● WORK REQUEST 1
Find every line in the rows that contains the string "Perbankan" and copy each one.
::::
Re: Element.create(): a proposal for more convenient element creation

On Mon, Aug 8, 2011 at 2:17 AM, Julian Reschke <julian.reschke@gmx.de> wrote:
> On 2011-08-08 10:17, Jonas Sicking wrote:
>>
>> On Mon, Aug 8, 2011 at 12:52 AM, Tab Atkins Jr.<jackalmage@gmail.com>
>>  wrote:
>>>
>>> On Sat, Aug 6, 2011 at 9:05 AM, Dominic Cooney<dominicc@google.com>
>>>  wrote:
>>>>
>>>> Third, is the order of attributes significant for XML namespace
>>>> declarations? eg does this:
>>>> <x xmlns:foo="…" foo:bar="…" />
>>>> mean the same thing as
>>>> <x foo:bar="…" xmlns:foo="…" />
>>>> ? If not, including namespaces in the attribute dictionary is fraught,
>>>> because the iteration order of properties is undefined.
::::
● WORK REQUEST 2
Condense the paragraph of the message that begins "Third, is the order of attributes" into a short bulleted list that keeps its main points.
::::
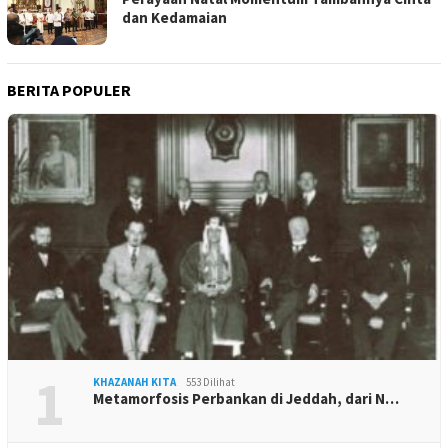
dan Kedamaian
BERITA POPULER
1
KHAZANAH KITA
553 Dilihat
Metamorfosis Perbankan di Jeddah, dari N…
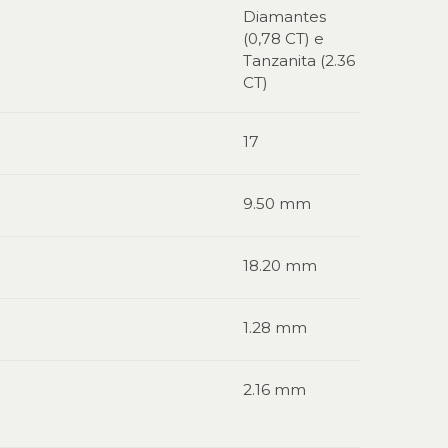
Diamantes
(0,78 CT) e
Tanzanita (2.36
CT)
17
9.50 mm
18.20 mm
1.28 mm
2.16 mm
::::
● ANSWER AREA 1
Metamorfosis Perbankan di Jeddah, dari N…

● ANSWER AREA 2
- Third question: does attribute order matter for XML namespace declarations?
- Example: is <x xmlns:foo="…" foo:bar="…" /> equivalent to <x foo:bar="…" xmlns:foo="…" />?
- If not, including namespaces in the attribute dictionary is fraught, because property iteration order is undefined.